The Mina of the compulsively readable Garnethill trilogy returns with a vengeance in The End of the Wasp Season. With a gutsy protagonist, twin-bearing DI Alex Morrow, as lead in a murder case, Mina strikes yet another blow for effective females in the work environment, albeit tempered with the usual feisty squabbles in the male-dominated Strathclyde Police Department.
A new boss is antagonizing the men, power sitting righteously on his shoulders. Morrow is left to navigate the treacherous middle ground and motivate the troops to solve the late-night murder of a single woman slain by two intruders. While Morrow assembles the details of the case, the suicide of a prominent man creates shockwaves in England. Exposed as a financial crook, Lars Anderson is found hanging in a tree at his estate, a further public humiliation for his wife and two emotionally crippled children. Anderson has wrought consequences of enormous import for his survivors, evading justice but a critical link in an unfolding plot that is both emotionally layered and criminally intricate as Morrow gently tugs on the fragile thread connecting disparate events.

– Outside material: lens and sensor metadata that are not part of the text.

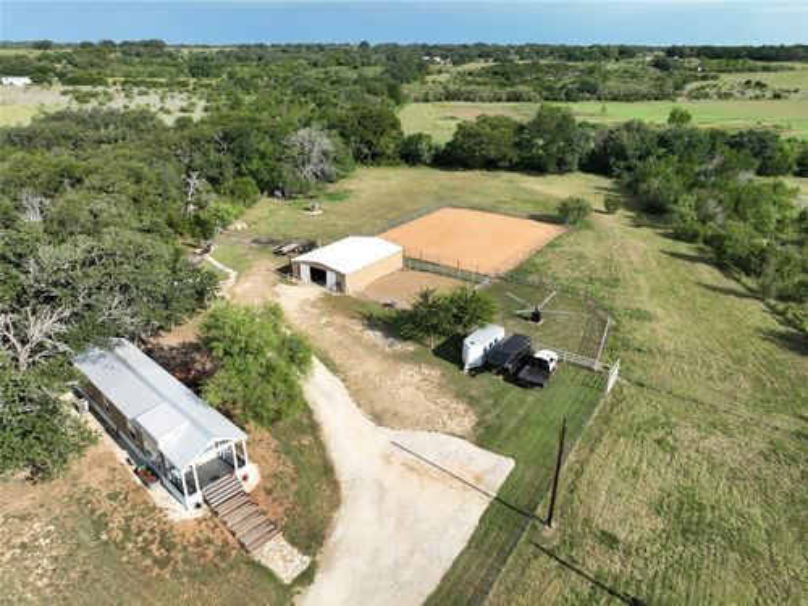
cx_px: 404
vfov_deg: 56.8
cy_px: 303
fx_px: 560
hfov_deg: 71.6
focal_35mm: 24
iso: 120
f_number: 2.8
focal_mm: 12.29
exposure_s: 1/1600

Mina’s novel is richly textured with characters and a sense of place. The murder is integral to the plot, but also as part of a larger theme where the vagaries of human experience accent the randomness of life’s inequities and lives lived on the edge, where bounty never reaches and inspiration is in short supply, the often-overlooked trials of those who struggle with day-to-day survival: “They were told too early that they didn’t matter.” The cast is rife with individuals like Kay Murray, the mother of four teenagers whose past brushes with the law have honed her suspicions, the authorities’ interest in her two boys both terrifying and a cause for rancor. Kay’s existence is marginal but her impact on the story significant, as is the inner turmoil of Anderson’s teenaged son, Thomas, suddenly the man of the house to a fractured family, his helpless rage a palliative to unbearable pain.

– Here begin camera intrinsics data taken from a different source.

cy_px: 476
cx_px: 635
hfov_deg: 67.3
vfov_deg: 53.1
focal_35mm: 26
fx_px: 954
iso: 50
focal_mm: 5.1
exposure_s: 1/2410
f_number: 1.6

DI Morrow faces her own challenges in the workplace and in her private life, the future finally hopeful with the twins snuggled safely in her womb, the inability to forgive the transgressions of a family member wedged like a stubborn pebble beneath her heart. Another victim of randomness and bad luck, the murdered woman is young, beginning anew after her elderly mother’s recent death, her life snuffed out by two strangers who turn deaf ears to her pleas. From that one moment of brutality, layer after layer flows, a river of random circumstances that link poverty and privilege: a flat littered with empty crisp boxes and a mansion filled with expensive artifacts; a dead woman splayed obscenely on a staircase in a thick pool of congealing blood; the advantages of a well-heeled defense lawyer versus the rumpled court-appointed attorney with too many cases.
For all the waste, pain and grief of her characters, Mina reaches into the detritus and pulls out moments of transcendent brilliance, kindness unexpectedly bestowed: “She was more than the beasts of the earth or the indignities of being alive.” In a tale that cracks open the face of civilized society, Mina gives voice to the lost ones, imbuing them with the dignity of shared human experience.